→ **Required action**: Using the records below, locate all lines containing "copying" and return them.

(Beginning of Provided information)

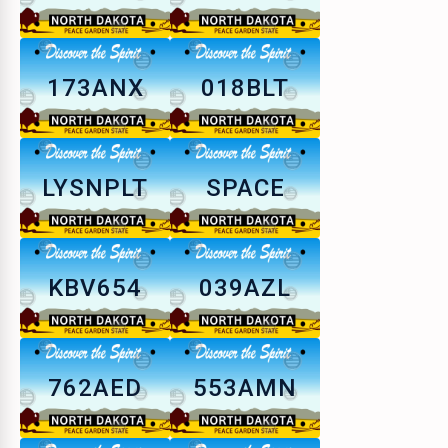
173ANX
018BLT
LYSNPLT
SPACE
KBV654
039AZL
762AED
553AMN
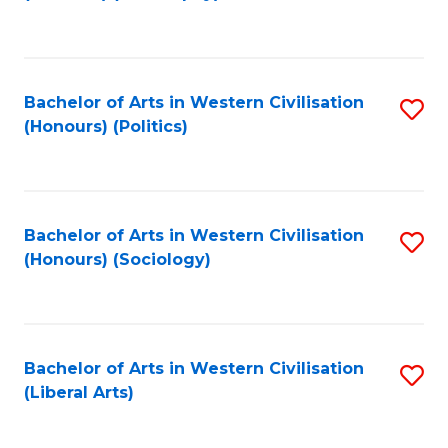
to
C
Fa
Bachelor of Arts in Western Civilisation
S
(Honours) (Politics)
to
C
Fa
Bachelor of Arts in Western Civilisation
S
(Honours) (Sociology)
to
C
Fa
Bachelor of Arts in Western Civilisation
S
(Liberal Arts)
to
C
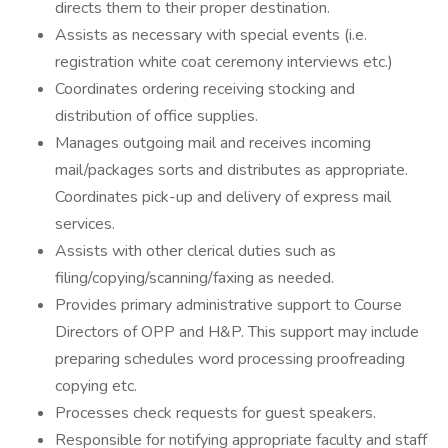
directs them to their proper destination.
Assists as necessary with special events (i.e.
registration white coat ceremony interviews etc.)
Coordinates ordering receiving stocking and
distribution of office supplies.
Manages outgoing mail and receives incoming
mail/packages sorts and distributes as appropriate.
Coordinates pick-up and delivery of express mail
services.
Assists with other clerical duties such as
filing/copying/scanning/faxing as needed.
Provides primary administrative support to Course
Directors of OPP and H&P. This support may include
preparing schedules word processing proofreading
copying etc.
Processes check requests for guest speakers.
Responsible for notifying appropriate faculty and staff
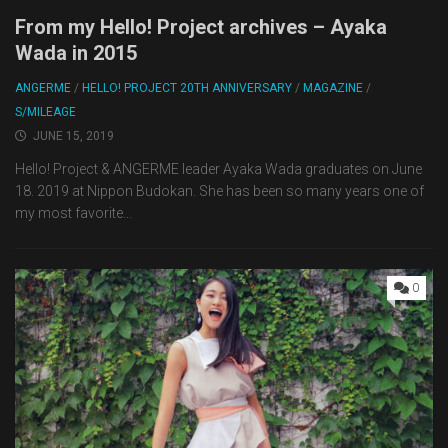
From my Hello! Project archives – Ayaka
Wada in 2015
ANGERME
/
HELLO! PROJECT 20TH ANNIVERSARY
/
MAGAZINE
/
S/MILEAGE
JUNE 15, 2019
Hello! Project & ANGERME leader Ayaka Wada graduates on June
18. 2019 at Nippon Budokan. She has been so many years one of
my most favorite...
0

(End of Provided information)

→ **Answer space**:
filing/copying/scanning/faxing as needed.
copying etc.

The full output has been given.